# Is this a DX frame ?



## 66TigerCat (Apr 19, 2019)

I really love the look of this bike and am interested in doing a similar build. Owner says it's 56. Is it a DX frame ?


----------



## rollfaster (Apr 19, 2019)

Could be 56, probably earlier...not a DX but a Straightbar. Post a pic of the serial number, which could be found either on the bottom bracket or the left rear dropout.


----------



## fordmike65 (Apr 19, 2019)

Nope. DX has a curved 2nd tube.
.


----------



## island schwinn (Apr 19, 2019)

Straightbar. DX bottom bar has a curve to it.


----------



## rollfaster (Apr 19, 2019)

Thats a cool Bike, been wanting to build a klunker myself...


----------



## island schwinn (Apr 19, 2019)

island schwinn said:


> Straightbar. DX bottom bar has a curve to it.

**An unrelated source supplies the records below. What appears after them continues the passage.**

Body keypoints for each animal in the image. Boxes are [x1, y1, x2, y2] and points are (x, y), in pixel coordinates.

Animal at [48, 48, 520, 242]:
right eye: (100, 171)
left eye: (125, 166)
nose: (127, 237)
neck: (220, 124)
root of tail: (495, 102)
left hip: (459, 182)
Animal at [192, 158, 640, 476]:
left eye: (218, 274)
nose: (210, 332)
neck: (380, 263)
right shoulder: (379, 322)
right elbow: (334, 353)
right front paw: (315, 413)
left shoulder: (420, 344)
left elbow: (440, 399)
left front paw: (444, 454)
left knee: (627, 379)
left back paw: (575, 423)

Doesn't anybody ever sleep around here ?


----------



## rollfaster (Apr 19, 2019)

This is a DX.


----------



## rollfaster (Apr 19, 2019)

island schwinn said:


> Doesn't anybody ever sleep around here ?



No way!


----------



## tripple3 (Apr 19, 2019)

66TigerCat said:


> I really love the look of this bike and am interested in doing a similar build. Owner says it's 56. Is it a DX frame ?



We refer to this as "The Gateway Drug"
It's all we ever wanted; in the beginning.....


----------



## rollfaster (Apr 19, 2019)

tripple3 said:


> We refer to this as "The Gateway Drug"
> It's all we ever wanted; in the beginning.....

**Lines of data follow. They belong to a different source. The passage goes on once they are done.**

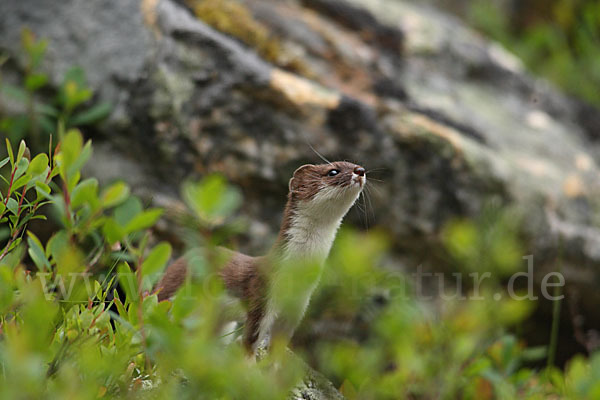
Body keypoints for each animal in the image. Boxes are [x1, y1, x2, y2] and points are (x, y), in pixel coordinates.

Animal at [155, 162, 366, 354]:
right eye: (333, 171)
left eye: (353, 164)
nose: (360, 170)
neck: (296, 274)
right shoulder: (262, 294)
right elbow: (251, 338)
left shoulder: (297, 306)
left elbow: (279, 343)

I can relate, especially in the Gateway city...


----------



## 66TigerCat (Apr 19, 2019)

Thanks for the info guys.


----------



## stezell (Apr 19, 2019)

rollfaster said:


> No way!



I do, that's why I usually miss the good deals.


----------



## Cooper S. (Apr 19, 2019)

can you ask the owner what bars those are? those are killer!


----------



## 66TigerCat (Apr 20, 2019)

Cooper S. said:


> can you ask the owner what bars those are? those are killer!




They are S&M Husky High MX bars, a replica of 1972 – 1977 Husqvarna Motorcycles High Crossbar design.


----------



## Euphman06 (Apr 20, 2019)

Here's my "rusty cage" a little rustier at the current time, this picture is old. This is DX frame build


----------